D’emblée, Herbert nous présente un texte rigide et précis, se présentant sous la forme d’une liste de règles et de limitations qu’il se doit de respecter tout au long de sa carrière, dans la mesure du possible. Ces règles et ce manifeste sont donc au cœur de sa pratique musicale. Le texte s’appelle : “Personal Contract For The Composition Of Music [Incorporating The Manifesto Of Mistakes]” et présente ainsi la notion de contrat : contrat qui l’engage à créer sa musique de cette manière. Il y écrit par exemple qu’il lui est formellement interdit de sampler la musique d’autrui, et que seuls les sons générés au début du processus de composition ou disponibles dans son archive personnelle de sons inutilisés peuvent être samplés.

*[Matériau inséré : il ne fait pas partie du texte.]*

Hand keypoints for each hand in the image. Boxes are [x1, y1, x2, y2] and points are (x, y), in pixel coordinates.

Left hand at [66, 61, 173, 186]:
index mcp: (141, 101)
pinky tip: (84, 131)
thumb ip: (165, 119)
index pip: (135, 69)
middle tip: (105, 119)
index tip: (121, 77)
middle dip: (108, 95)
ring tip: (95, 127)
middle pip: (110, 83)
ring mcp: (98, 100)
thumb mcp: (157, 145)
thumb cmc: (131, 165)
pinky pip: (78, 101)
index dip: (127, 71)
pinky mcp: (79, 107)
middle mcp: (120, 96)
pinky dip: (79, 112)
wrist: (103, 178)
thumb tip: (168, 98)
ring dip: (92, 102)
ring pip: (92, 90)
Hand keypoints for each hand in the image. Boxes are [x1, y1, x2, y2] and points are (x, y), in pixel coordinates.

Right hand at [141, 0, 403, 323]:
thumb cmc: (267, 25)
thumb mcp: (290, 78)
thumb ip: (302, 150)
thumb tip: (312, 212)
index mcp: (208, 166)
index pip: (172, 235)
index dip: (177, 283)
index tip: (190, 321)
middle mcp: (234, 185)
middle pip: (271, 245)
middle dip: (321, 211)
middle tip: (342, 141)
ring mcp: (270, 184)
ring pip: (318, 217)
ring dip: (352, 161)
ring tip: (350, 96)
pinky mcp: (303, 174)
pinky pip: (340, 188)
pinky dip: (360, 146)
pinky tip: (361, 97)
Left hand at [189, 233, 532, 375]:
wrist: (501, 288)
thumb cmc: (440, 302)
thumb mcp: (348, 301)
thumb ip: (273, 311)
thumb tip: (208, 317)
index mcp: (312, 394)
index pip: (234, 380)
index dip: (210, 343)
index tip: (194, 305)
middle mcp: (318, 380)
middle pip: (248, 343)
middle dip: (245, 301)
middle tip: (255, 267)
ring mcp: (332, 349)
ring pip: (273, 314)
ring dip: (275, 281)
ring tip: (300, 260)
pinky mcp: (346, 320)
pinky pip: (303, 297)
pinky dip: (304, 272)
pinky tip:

Il s’est ainsi retrouvé à manipuler des sons de poules, du corps humain, ainsi que d’explosions et de nourriture. Le résultat de ce travail expérimental nous présente ce que cela peut signifier de vivre sur terre dans le contexte actuel. Mais heureusement pour nous et pour lui, Matthew Herbert prend la liberté de temps à autre de faire de la musique sans son manifeste. Lors d’une conférence au sein de l’édition de 2016 du festival d’Ableton, “Loop”, Matthew a avoué que cela lui faisait du bien de faire une pause et de faire de la musique juste pour faire de la musique. Sans règles. Sans limites. Pourtant, cela ne lui empêche pas de ressentir un peu de culpabilité. Ce qui paraît étrange dit comme ça, mais si l’on se met dans la tête de Herbert et de ses codes bien définis sur la création, on ne peut que comprendre son impression de commettre une faute en les transgressant.

C’est une démarche qui, comme avec les deux manifestes mentionnés auparavant, pousse l’artiste à créer dans un espace plus large que celui de l’individu, de l’ego. C’est une démarche qui cherche à inspirer à faire mieux, et à avoir une place sensée, intelligente et en constante réflexion sur le fonctionnement du monde.